With respect to the third prong, the Court analyzed the potentially conflicting emphases of the Federal Arbitration Act (the “FAA”) and the Bankruptcy Code. The Court noted that the Bankruptcy Code greatly favors centralization of claims. Specifically, chapter 11 is designed to facilitate a timely, cost-efficient resolution of claims against a debtor, in part by deterring gamesmanship among creditors and producing legally consistent results across claims. The Court emphasized that a timely and cost-efficient resolution of claims can be critical to a debtor’s success as well as the maximization of value for all creditors. Accordingly, the Bankruptcy Code stays all civil proceedings against the debtor for the duration of the bankruptcy, and at the same time provides bankruptcy courts with original and exclusive jurisdiction over the bankruptcy case, and original and non-exclusive jurisdiction over related civil proceedings.

Important policy considerations such as efficiency and fairness underlie the FAA as well, but in the broader context of commerce. In Dean Witter Reynolds Inc. v. Byrd, the U.S. Supreme Court recognized that the FAA requires the rigorous enforcement of arbitration agreements. 470 U.S. 213, 221 (1985). And in Shearson/American Exp., Inc. v. McMahon, the Supreme Court held that the FAA’s mandate may be overridden only “by a contrary congressional command.” 482 U.S. 220, 226 (1987). The Bankruptcy Court noted that several courts held that the characterization of a claim as constitutionally core is indicative of Congressional intent to limit arbitration.

In the context of bankruptcy proceedings, a cause of action is constitutionally core when it stems from the bankruptcy itself or would necessarily be resolved in the claims allowance process. Thus, with respect to constitutionally core proceedings, the bankruptcy court has the discretion to retain the proceeding and refuse to enforce the parties’ arbitration agreement, but its discretion is far more limited with respect to non-core proceedings. In this case, the Court held that the Bankruptcy Claims were non-arbitrable because they would not exist absent the bankruptcy case and thus extended from the bankruptcy itself. The Court recognized that a debtor may be able to plead an action in a way that transforms certain pure state law claims into claims under the Bankruptcy Code but found that those concerns were not warranted in this case. Because the FDCPA Non-Bankruptcy Claims and the Contract Claims were claims that existed prior to and independently of the bankruptcy proceedings, the Court held that these categories of claims were non-core and lifted the stay to allow the arbitration proceedings to continue.

Finally, the Court decided to temporarily stay the proceedings with respect to the Bankruptcy Claims since some of the Contract Claims intersected with the Bankruptcy Claims and the Court was wary of conflicting results.

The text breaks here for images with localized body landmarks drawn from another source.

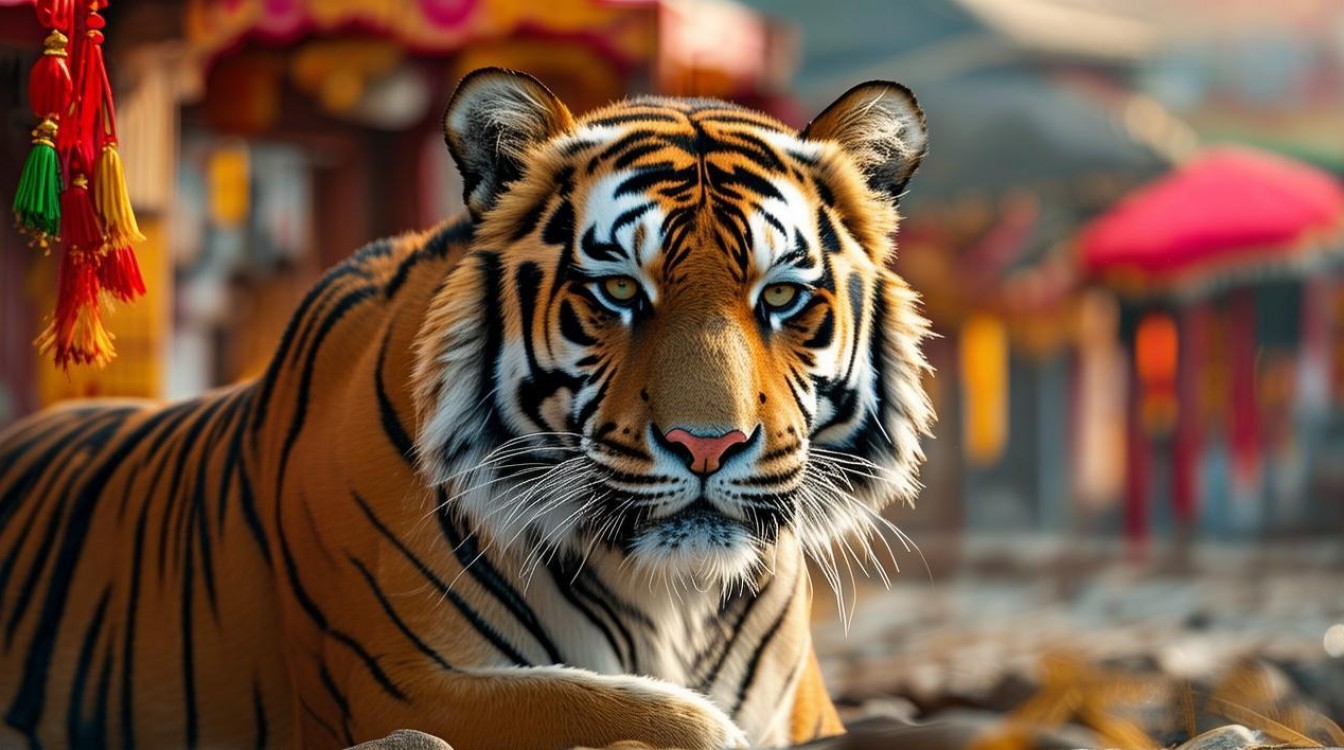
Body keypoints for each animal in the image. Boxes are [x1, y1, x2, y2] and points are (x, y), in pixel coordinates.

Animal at [0, 67, 933, 750]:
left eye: (780, 296)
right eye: (618, 291)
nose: (708, 446)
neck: (671, 596)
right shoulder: (401, 688)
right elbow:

It noted that taking account of the policies underlying the FAA and the Bankruptcy Code, if the Court was not bound by clear Fourth Circuit precedent regarding the arbitrability of non-core claims, the Court would have likely reached a very different result. Similarly, the Court stated that if the bankruptcy case had been filed prior to either party invoking the arbitration clause, the Court might have stayed the arbitration proceeding pending resolution of the Bankruptcy Claims first.

Takeaways

Bankruptcy Courts are generally reluctant to stay arbitration proceedings. This is so because of the unique concerns underlying the FAA’s strong presumption in favor of arbitration. A bankruptcy court, however, has solid grounds to deny arbitration of core bankruptcy claims, even where the claims are related to the non-core claims to be decided in arbitration. Further, when a set of related claims is bifurcated into those to be decided through arbitration and those that the bankruptcy court will decide, which forum proceeds first may very well depend on whether the arbitration proceeding or the bankruptcy petition was filed first.